Alright,
thanks for the input, I did "my homework" based on it and got the results, working with 50MB sample of actual CSV data:
First, iterating over the file using PHP:
$in = fopen("a.txt", "r");
$out = fopen("p.txt", "w+");
$start = microtime(true);
while(($line = fgets($in)) !== false) {
$converted = iconv("UTF-8", "EUC-JP//TRANSLIT", $line);
fwrite($out, $converted);
}
$elapsed = microtime(true) - $start;
echo "<br>Iconv took $elapsed seconds\r\n";
Iconv took 2.2817220687866 seconds
That's not so bad I guess, so I tried the exact same approach in #bash, so it wouldn't have to load all the file but iterate over each line instead (which might not exactly happen as I understand what Lajos Veres answered). Indeed, this method wasn't exactly efficient (CPU was under a heavy load all the time).
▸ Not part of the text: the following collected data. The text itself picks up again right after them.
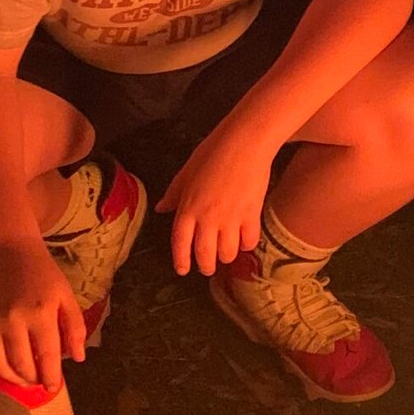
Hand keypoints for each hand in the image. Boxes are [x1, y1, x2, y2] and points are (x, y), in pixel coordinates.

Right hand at [0, 237, 84, 392]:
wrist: (8, 248)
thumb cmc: (42, 272)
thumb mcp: (65, 295)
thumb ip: (74, 327)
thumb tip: (78, 358)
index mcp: (40, 314)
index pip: (46, 357)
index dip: (51, 377)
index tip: (53, 387)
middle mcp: (12, 320)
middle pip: (20, 365)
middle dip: (31, 380)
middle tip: (37, 382)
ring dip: (9, 378)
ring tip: (20, 379)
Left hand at [157, 116, 276, 275]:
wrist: (245, 144)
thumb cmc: (212, 152)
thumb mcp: (186, 172)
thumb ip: (174, 194)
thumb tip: (162, 209)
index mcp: (188, 208)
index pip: (180, 243)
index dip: (181, 260)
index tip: (182, 270)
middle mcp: (208, 218)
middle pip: (205, 254)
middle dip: (205, 266)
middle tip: (207, 268)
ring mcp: (231, 219)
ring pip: (227, 253)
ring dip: (225, 257)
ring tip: (225, 254)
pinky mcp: (252, 216)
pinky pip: (248, 241)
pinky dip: (246, 245)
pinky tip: (244, 241)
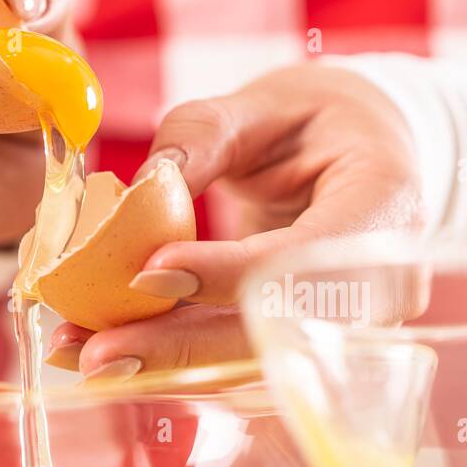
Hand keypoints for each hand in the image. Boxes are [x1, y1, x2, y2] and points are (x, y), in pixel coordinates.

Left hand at [47, 63, 422, 376]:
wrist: (367, 156)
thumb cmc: (318, 120)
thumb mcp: (263, 102)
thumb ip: (203, 135)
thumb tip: (136, 190)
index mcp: (385, 203)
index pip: (308, 257)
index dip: (230, 275)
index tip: (149, 275)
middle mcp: (383, 283)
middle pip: (280, 332)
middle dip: (184, 347)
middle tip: (99, 352)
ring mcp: (354, 326)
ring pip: (255, 362)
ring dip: (166, 363)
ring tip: (82, 351)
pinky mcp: (314, 346)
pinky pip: (242, 364)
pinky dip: (175, 361)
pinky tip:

Also, the output file is smaller than the other 2, although after a quick look it looks the same, so I must have made a mistake in the bash script, however, that shouldn't have such effect on performance anyway:
#!/bin/bash
echo "" > b.txt
time echo $(
while read line
do
echo $line |iconv -f utf-8 -t EUC-JP//TRANSLIT >> b.txt
done < a.txt
)
real 9m40.535s
user 2m2.191s
sys 3m18.993s
And then the classic approach which I would have expected to hog the memory, however, checking the CPU/Memory usage, it didn't seem to take any more memory than any other approach, therefore being a winner:
#!/bin/bash
time echo $(
iconv -f utf-8 -t EUC-JP//TRANSLIT a.txt -o b2.txt
)
real 0m0.256s
user 0m0.195s
sys 0m0.060s
I'll try to get a bigger file sample to test the 2 more efficient methods to make sure the memory usage doesn't get significant, however, the result seems obvious enough to assume the single pass through the whole file in bash is the most efficient (I didn't try that in PHP, as I believe loading an entire file to an array/string in PHP isn't ever a good idea).